» TASK GOAL
Only the pictures should be left out; write out all other data exactly.

» EXERCISE DATA
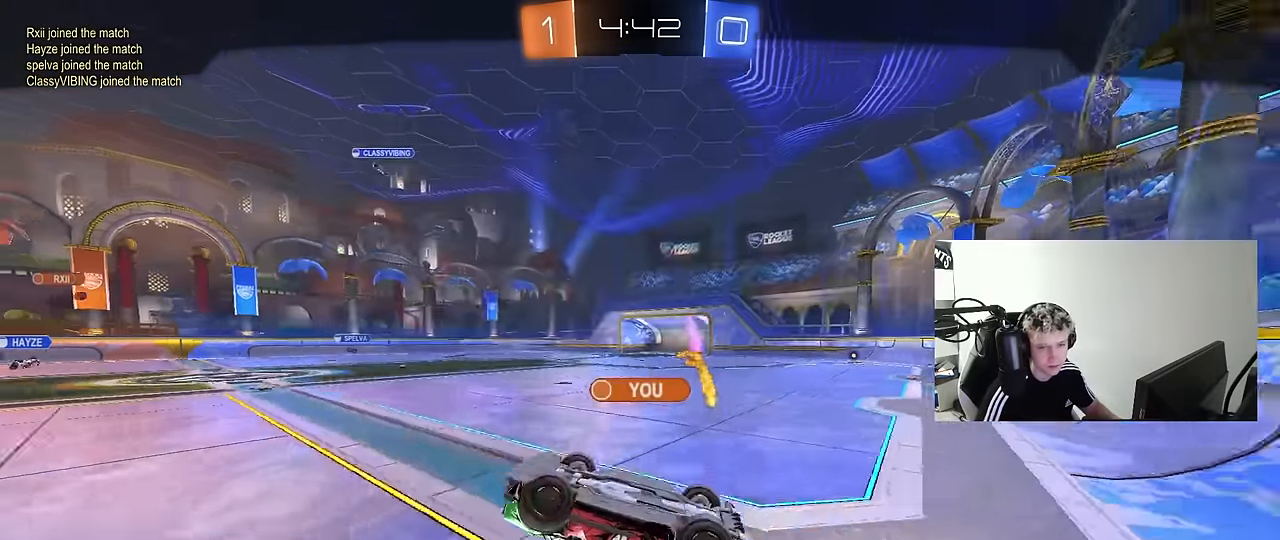
{"keys": [], "mouse": [], "mouse_move": "still", "events": []}
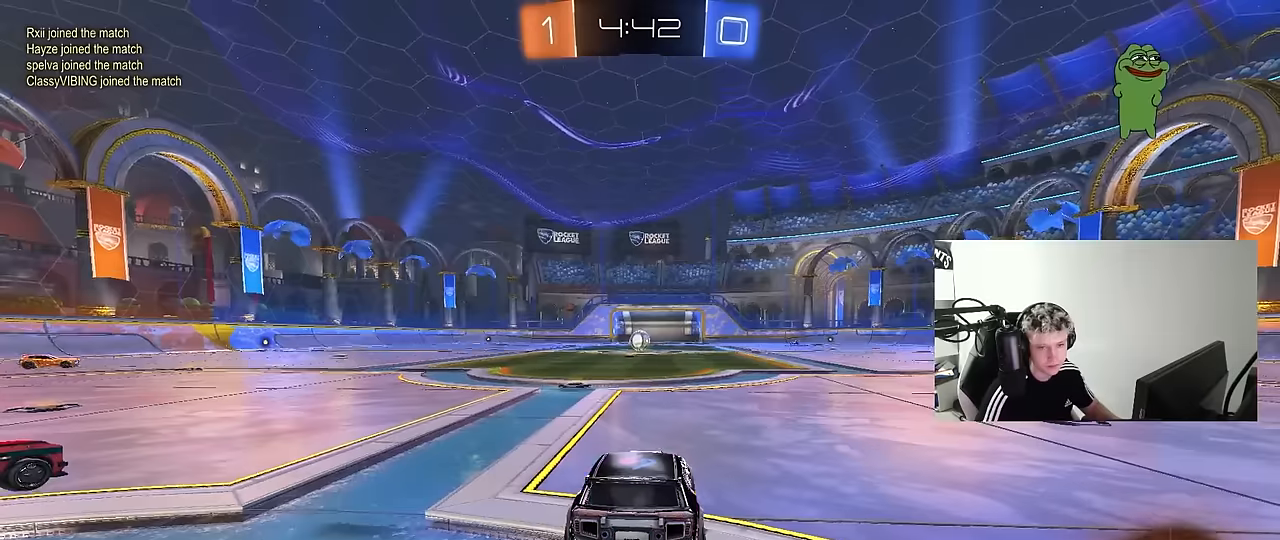
{"keys": [], "mouse": [], "mouse_move": "still", "events": []}
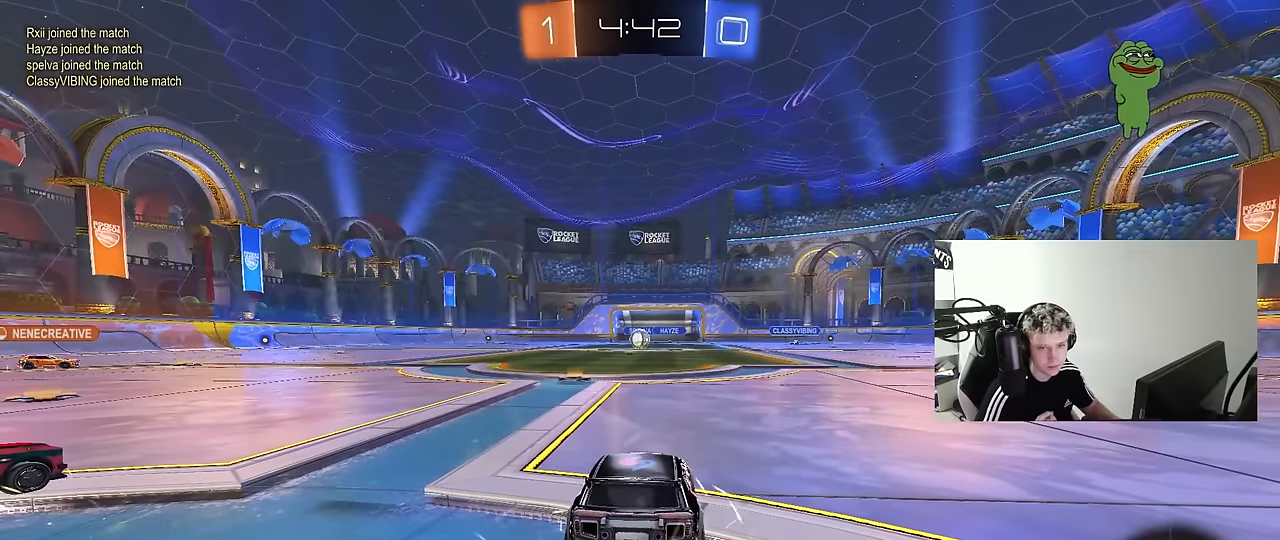
{"keys": [], "mouse": [], "mouse_move": "still", "events": []}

» REPLY
{"keys": [], "mouse": [], "mouse_move": "still", "events": []}
{"keys": [], "mouse": [], "mouse_move": "still", "events": []}
{"keys": [], "mouse": [], "mouse_move": "still", "events": []}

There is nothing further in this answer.